For further reading, see also the paper by Louis C. Boorstin, Delivering Social Value via the Private Sector: A Framework for Market-based Interventions. He writes,

To date, IFC’s most consistently successful environmental interventions have been market development programs aimed at changing the behavior of lenders, companies and consumers related to specific environmental activities. These projects have yielded social benefits that are sustainable, replicable and in some cases highly leveraged. The programs have employed a range of knowledge sharing, capacity building and risk-sharing tools – but rarely capital funding – to engage with existing market institutions, including local financial intermediaries, project developers, industry associations and utilities.

IFC environmental interventions that have primarily provided capital funding for investments have shown more mixed results.

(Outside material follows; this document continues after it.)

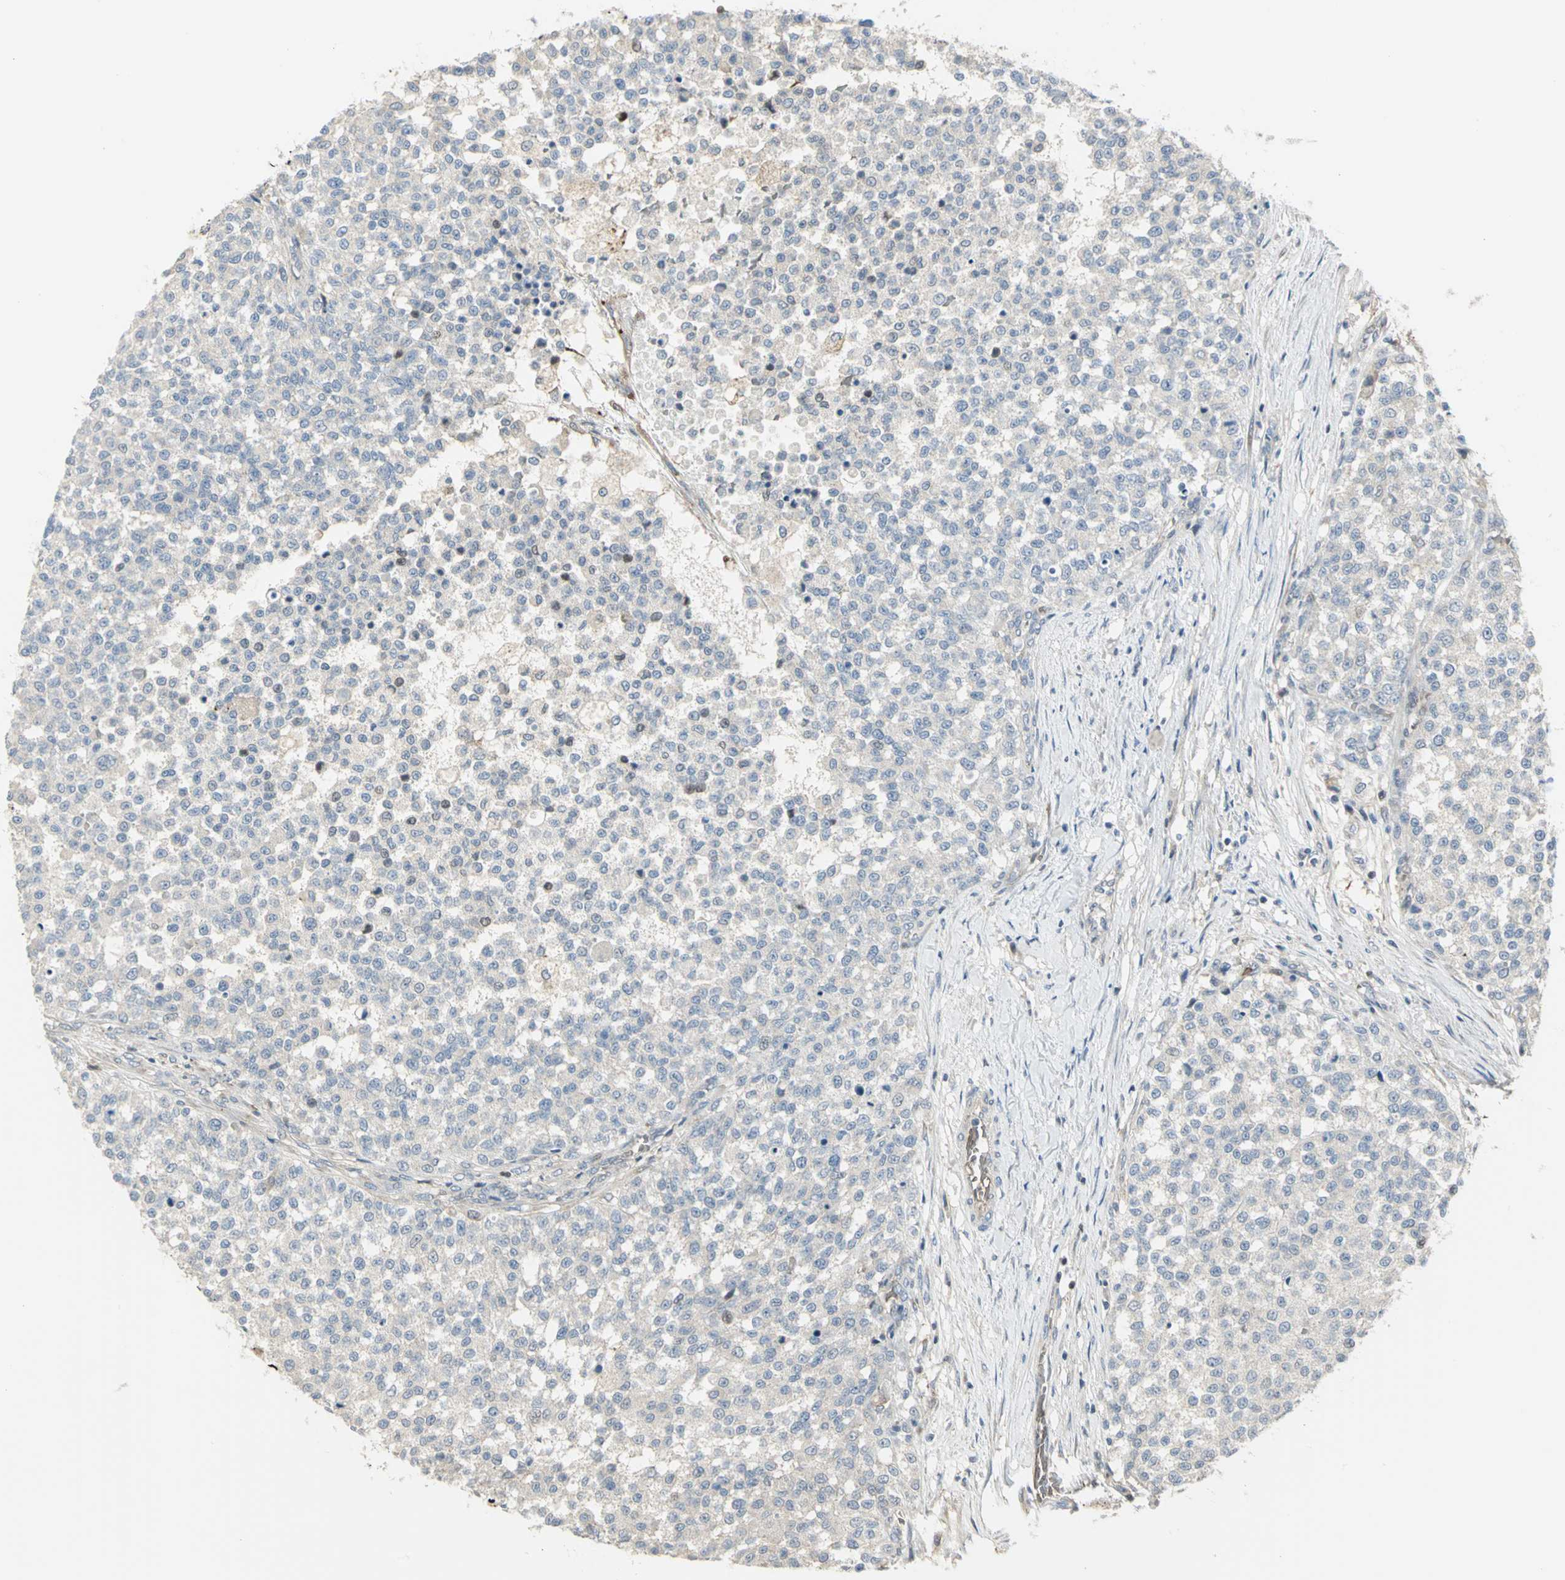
{"staining": {"intensity": "negative", "quantity": "none", "location": "none"}, "tissue": "testis cancer", "cell_type": "Tumor cells", "image_type": "cancer", "snomed": [{"axis": "morphology", "description": "Seminoma, NOS"}, {"axis": "topography", "description": "Testis"}], "caption": "Immunohistochemical staining of testis cancer demonstrates no significant staining in tumor cells. (DAB immunohistochemistry (IHC), high magnification).", "gene": "ANK1", "patient": {"sex": "male", "age": 59}}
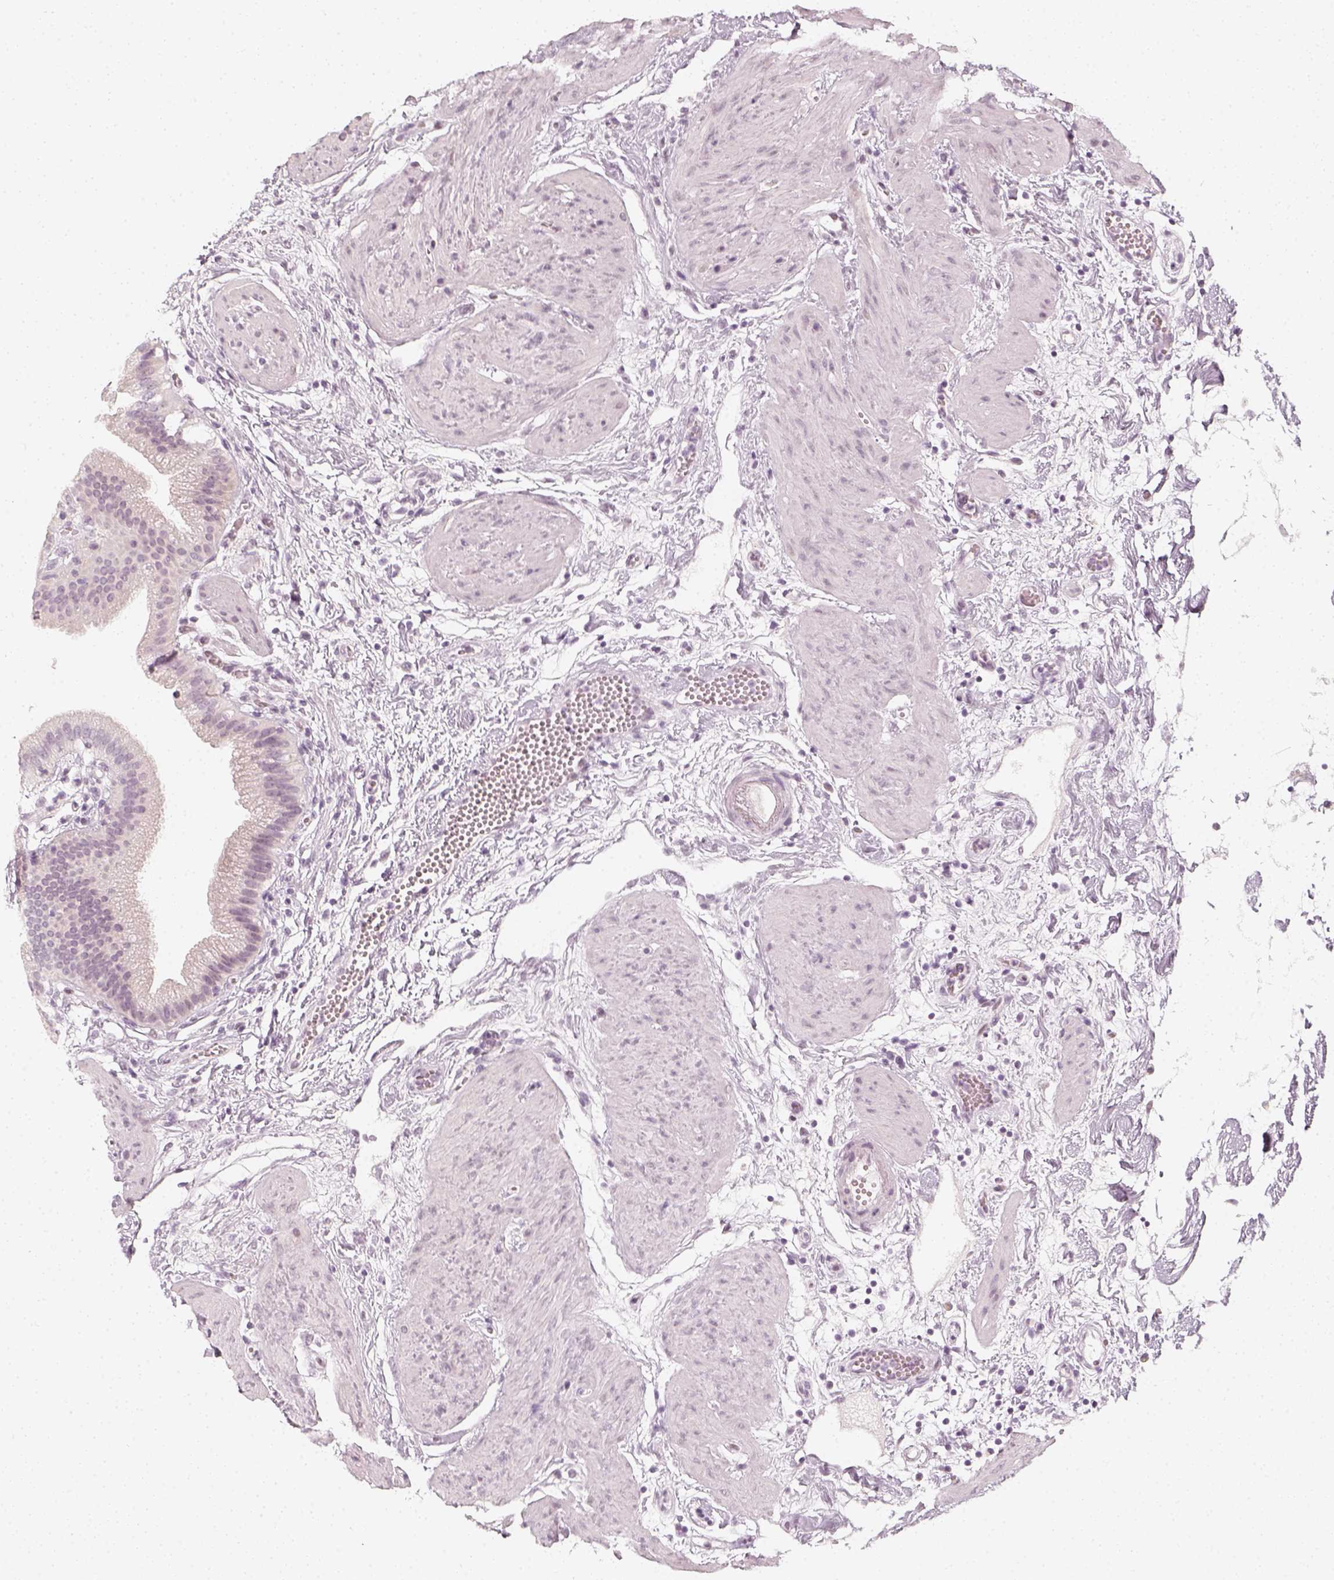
{"staining": {"intensity": "negative", "quantity": "none", "location": "none"}, "tissue": "gallbladder", "cell_type": "Glandular cells", "image_type": "normal", "snomed": [{"axis": "morphology", "description": "Normal tissue, NOS"}, {"axis": "topography", "description": "Gallbladder"}], "caption": "Glandular cells show no significant positivity in normal gallbladder.", "gene": "KRTAP2", "patient": {"sex": "female", "age": 65}}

The weakest performance has come from private equity funds expecting commercial (i.e., very high) or near-commercial rates of return. Three such funds were closed down prematurely by their investors because they could not identify and complete enough transactions meeting pre-agreed investment criteria. However, IFC has also supported more successful “fund-like” vehicles that have the flexibility and patience to accept lower returns and/or to meet the market’s need for a wider range of financial instruments (i.e., not just equity) while also providing limited technical assistance.